But when I sit down to the task, I hesitate. Who am I to set my will against the wisdom of those who have gone before me? Shall I set down in plain lettering the methods by which a Witgifted one can expand her range, or can bond a creature to himself? Shall I detail the training one must undergo before being recognized as a Skilled one? The Hedge wizardries and legendary magics have never been mine. Have I any right to dig out their secrets and pin them to paper like so many butterflies or leaves collected for study?
I try to consider what one might do with such knowledge, unjustly gained. It leads me to consider what this knowledge has gained for me. Power, wealth, the love of a woman? I mock myself. Neither the Skill nor the Wit has ever offered any such to me. Or if they did, I had not the sense nor ambition to seize them when offered.

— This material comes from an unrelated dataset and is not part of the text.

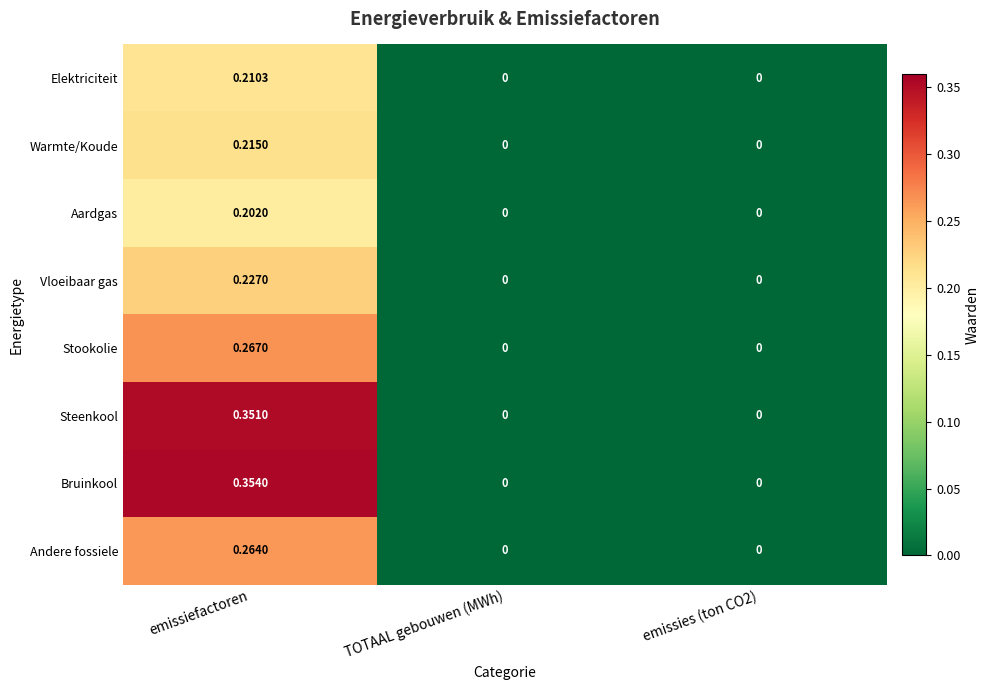

Which series has the largest total across all categories?

Bruinkool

Power. I do not think I ever wanted it for its own sake. I thirsted for it, sometimes, when I was ground down, or when those close to me suffered beneath ones who abused their powers. Wealth. I never really considered it. From the moment that I, his bastard grandson, pledged myself to King Shrewd, he always saw that all my needs were fulfilled. I had plenty to eat, more education than I sometimes cared for, clothes both simple and those annoyingly fashionable, and often enough a coin or two of my own to spend. Growing up in Buckkeep, that was wealth enough and more than most boys in Buckkeep Town could claim. Love? Well. My horse Sooty was fond enough of me, in her own placid way. I had the truehearted loyalty of a hound named Nosy, and that took him to his grave. I was given the fiercest of loves by a terrier pup, and it was likewise the death of him. I wince to think of the price willingly paid for loving me.